Performance assessment of material extrusion printers using the COMPAQT, a capability analysis in less than 24 h of printing

Despite the growing adoption of Additive Manufacturing in the industry, it still lacks standards to evaluate the dimensional and geometrical performance of printers for long production runs. This is especially needed to foresee the required post finishing operations by knowing which quantity of material should be removed from the parts after their fabrication (by finish milling, for example). ISO 52902, by proposing to design, print and measure test artifacts, allows the tolerance intervals achievable by a printer to be obtained. Nevertheless, this method leads to long printing times (27 h of printing are common values for one part). This makes this method not suitable for industrial purposes if a capability analysis is needed and would lead, therefore, to very high production times (nearly 1 month to produce 25 parts).

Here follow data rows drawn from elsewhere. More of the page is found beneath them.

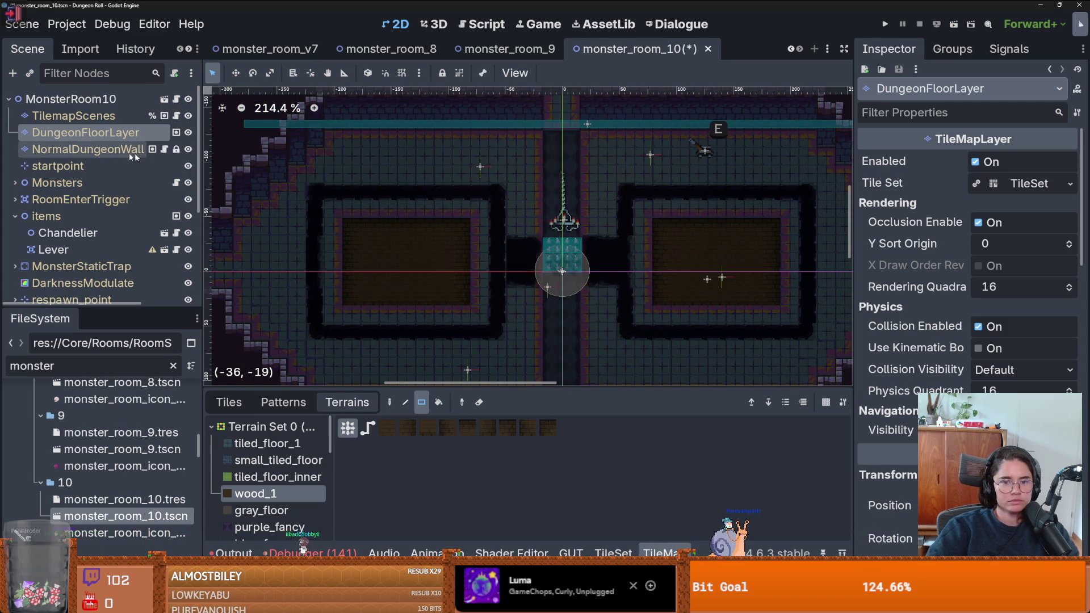
Show the Traps scene collection for the TilemapScenes layer
left_click(97, 117)
left_click(229, 402)
scroll(326, 495, "down", 2)
scroll(327, 500, "up", 1)
left_click(307, 466)
Choose the big_gaping_hole trap tile for painting with the Line tool
scroll(478, 495, "down", 2)
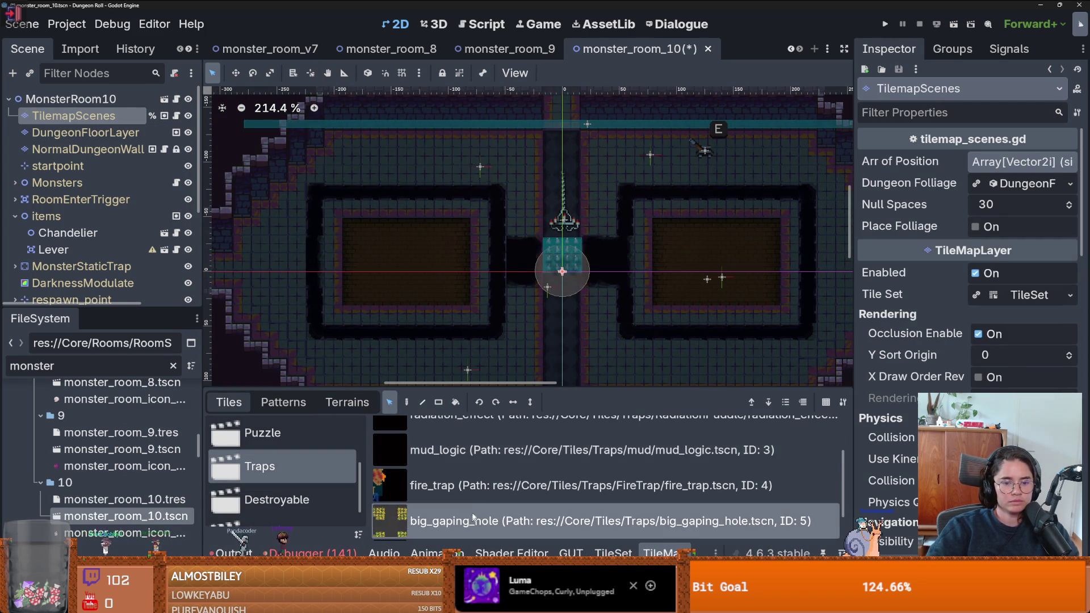
scroll(442, 283, "up", 1)
scroll(442, 284, "up", 1)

In this presentation, we propose a novel part design called the COMPAQT (Component for Machine Performances Assessment in Quick Time) that allows to determine the achievable dimensional tolerances of a printer, while keeping the required printing time lower than 24 h for producing the required 25 parts. Moreover, the COMPAQT, when replicated 25 times over the available building platform area, provides a systematic coverage of the achievable size ranges of ISO 286-1.
The COMPAQT can be used either to evaluate the capability of a printer by replicating it and covering most of the available printing area (in X and Y), or to track the performance degradation of a printer in the longer term by adding one COMPAQT into batches as a companion part. The method was successfully tested on a commercial Material Extrusion machine printing poly-lactic acid feedstock and allowed its potential and real tolerance interval capabilities to be evaluated. ISO 22514 was used to analyze the data and obtain the capability indices.
Different tolerances were obtained for the measurements according to the X, Y and Z axes, the latter exhibited the best performance. Finally, different systematic errors were observed, depending on whether the measurements involved surfaces of a single (values around 0 mm) or two different COMPAQT parts (values up to 0.314 mm).